The other day I read an article describing how Operation Song, with the support of people like Amy Grant and Vince Gill, is using nontraditional treatments to help veterans recover from the stress of war. There is an interest not only in healing but also in not consuming something to “numb the pain.” Over the last decade, there has been significant growth in awareness and action among various communities to change the way we approach mental health. This movement touches on everything from how we treat and heal to how we identify and discuss mental health conditions, which typically are more “invisible” conditions than physical. This a pivot in a different, healthier direction for both provider and patient, as well as loved ones.
All these stories have caused me to reflect on my last few years of being involved in providing Transcranial Magnetic Stimulation (TMS) therapy which began as an effort to do something different, outside of traditional medicine, designed to help people. Unfortunately, not everyone with depression responds to conventional treatments, so more options are needed. Sometimes it is a matter of not responding and other times it is an inability to tolerate medications. There was a need to change the way we treat depression, and there was a therapeutic option to just that through TMS therapy.
Given my profession as a psychiatrist, my family often describes what I do as “noninvasive brain surgery.” And that is a good generalized way to think about it. Plus, it fits with my focus on TMS, as TMS is noninvasive and it allows us to effectively alter the neural circuits based on the location of stimulation. Research and clinical experience demonstrate that TMS is a safe and effective treatment for depression that has not responded to medications.
What makes TMS different and the change from constant?
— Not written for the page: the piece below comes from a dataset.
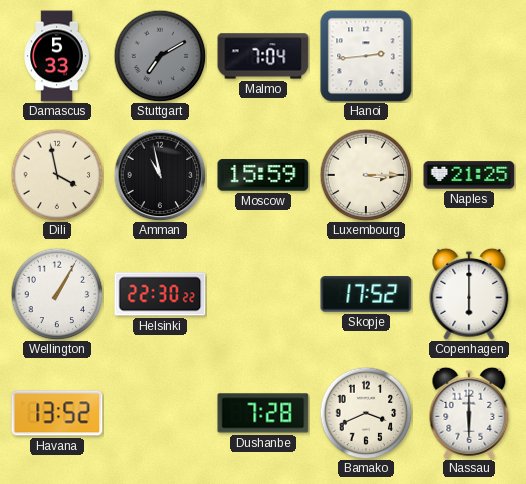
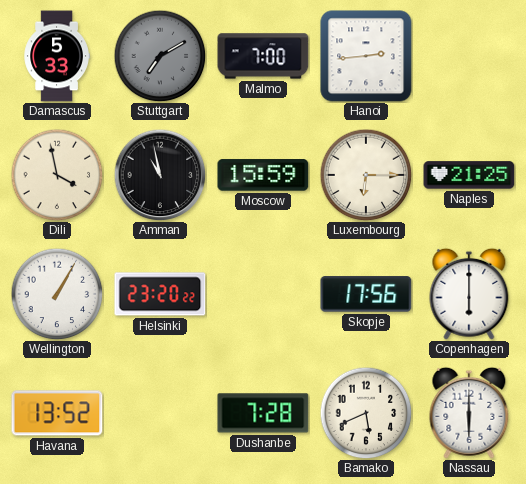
Malmo: 7:04 -> 7:00
Luxembourg: 3:15 -> 6:15
Helsinki: 22:30 -> 23:20
Skopje: 17:52 -> 17:56
Bamako: 3:41 -> 5:41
Just like the stories mentioned above, TMS is a treatment that takes the psychiatrist away from the traditional talking and prescribing role and into a position of using technology to cause a somatic change in how the brain functions and thus reduces symptoms. The interaction with the patient remains supportive and interactive while the patient is involved in a more passive role of receiving a treatment that has limited side effects and has demonstrated efficacy and durability. TMS works by leveraging technology and can be effective when other treatment methods are not.
So, yes, change is constant, and it is undoubtedly a very good thing when it comes to how we treat depression, and the outlook on mental health is on track to continue to revolutionize.